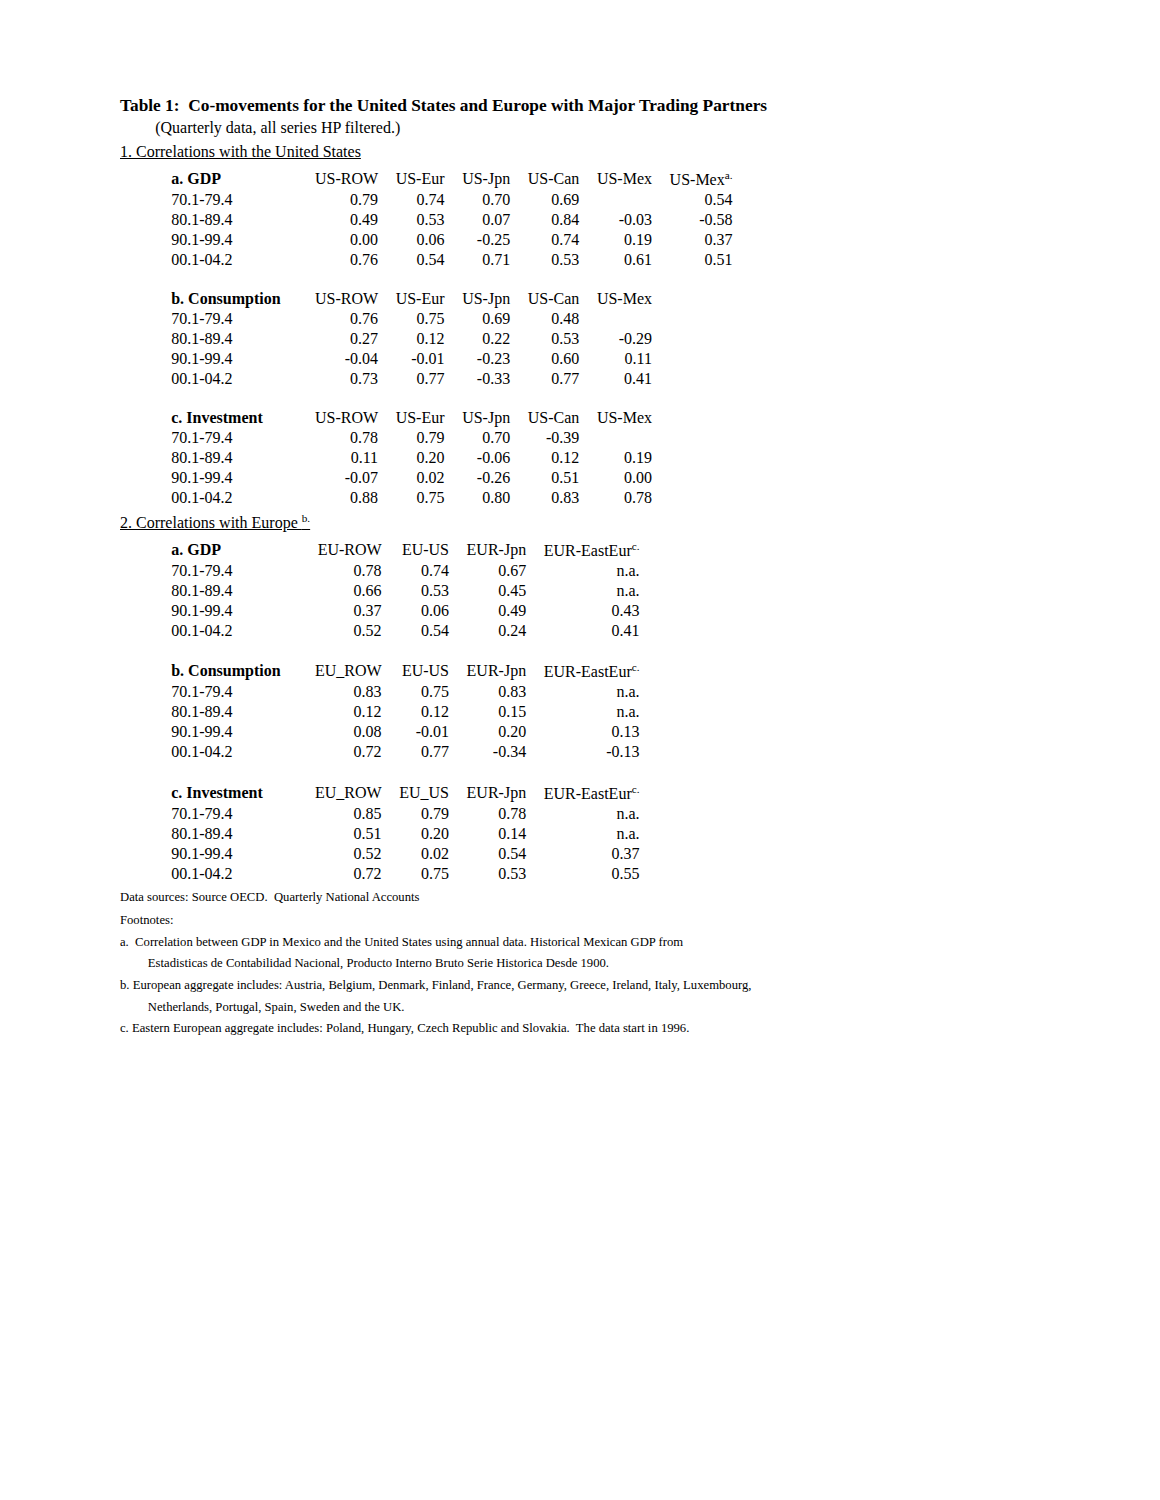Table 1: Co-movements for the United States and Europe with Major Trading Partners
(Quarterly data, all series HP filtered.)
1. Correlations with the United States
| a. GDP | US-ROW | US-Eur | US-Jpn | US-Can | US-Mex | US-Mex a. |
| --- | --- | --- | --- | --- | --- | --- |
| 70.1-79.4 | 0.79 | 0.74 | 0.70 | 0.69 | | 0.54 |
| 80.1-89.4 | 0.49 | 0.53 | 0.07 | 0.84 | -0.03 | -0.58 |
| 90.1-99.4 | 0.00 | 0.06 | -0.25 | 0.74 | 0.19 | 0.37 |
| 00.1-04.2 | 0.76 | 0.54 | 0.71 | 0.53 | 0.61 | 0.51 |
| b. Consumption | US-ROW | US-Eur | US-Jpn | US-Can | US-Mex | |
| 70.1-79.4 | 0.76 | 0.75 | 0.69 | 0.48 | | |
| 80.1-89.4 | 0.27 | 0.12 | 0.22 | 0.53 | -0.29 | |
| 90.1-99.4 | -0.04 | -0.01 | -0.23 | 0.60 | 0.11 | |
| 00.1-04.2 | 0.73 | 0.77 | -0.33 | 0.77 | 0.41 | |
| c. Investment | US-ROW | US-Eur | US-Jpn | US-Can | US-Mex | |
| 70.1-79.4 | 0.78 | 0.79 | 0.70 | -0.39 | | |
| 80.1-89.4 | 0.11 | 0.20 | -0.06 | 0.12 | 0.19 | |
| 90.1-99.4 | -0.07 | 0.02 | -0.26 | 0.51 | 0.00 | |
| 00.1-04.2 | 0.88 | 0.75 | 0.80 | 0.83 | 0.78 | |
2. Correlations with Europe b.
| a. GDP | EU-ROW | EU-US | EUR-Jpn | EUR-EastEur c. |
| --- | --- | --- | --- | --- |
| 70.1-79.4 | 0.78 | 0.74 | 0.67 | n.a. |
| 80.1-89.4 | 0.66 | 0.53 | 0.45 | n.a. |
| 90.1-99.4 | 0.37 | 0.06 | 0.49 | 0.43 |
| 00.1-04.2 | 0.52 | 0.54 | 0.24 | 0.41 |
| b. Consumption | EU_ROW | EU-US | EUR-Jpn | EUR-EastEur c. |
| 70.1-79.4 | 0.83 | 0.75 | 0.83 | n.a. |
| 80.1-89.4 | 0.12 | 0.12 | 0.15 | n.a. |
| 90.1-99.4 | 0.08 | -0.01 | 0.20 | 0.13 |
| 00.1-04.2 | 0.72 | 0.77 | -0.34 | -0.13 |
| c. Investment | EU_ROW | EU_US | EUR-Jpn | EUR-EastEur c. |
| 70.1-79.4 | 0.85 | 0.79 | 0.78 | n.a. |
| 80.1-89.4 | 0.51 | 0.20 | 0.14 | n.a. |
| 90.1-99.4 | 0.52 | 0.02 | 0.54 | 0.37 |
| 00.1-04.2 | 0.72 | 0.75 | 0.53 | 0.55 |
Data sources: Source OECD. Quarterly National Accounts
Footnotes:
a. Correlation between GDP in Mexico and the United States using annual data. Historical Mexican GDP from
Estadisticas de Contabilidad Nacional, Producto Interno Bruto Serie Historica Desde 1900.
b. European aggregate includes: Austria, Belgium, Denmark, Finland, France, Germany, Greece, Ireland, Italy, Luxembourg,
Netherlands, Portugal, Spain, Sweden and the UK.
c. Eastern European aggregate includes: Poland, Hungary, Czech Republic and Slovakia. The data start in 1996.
····················
# Work instructions
From the entries above, return exactly the line containing "0.83 | 0.78 | |", the line containing "0.24 | 0.41 |", and all lines between, and nothing else.

# Result for this task
| 00.1-04.2 | 0.88 | 0.75 | 0.80 | 0.83 | 0.78 | |
2. Correlations with Europe b.
| a. GDP | EU-ROW | EU-US | EUR-Jpn | EUR-EastEur c. |
| --- | --- | --- | --- | --- |
| 70.1-79.4 | 0.78 | 0.74 | 0.67 | n.a. |
| 80.1-89.4 | 0.66 | 0.53 | 0.45 | n.a. |
| 90.1-99.4 | 0.37 | 0.06 | 0.49 | 0.43 |
| 00.1-04.2 | 0.52 | 0.54 | 0.24 | 0.41 |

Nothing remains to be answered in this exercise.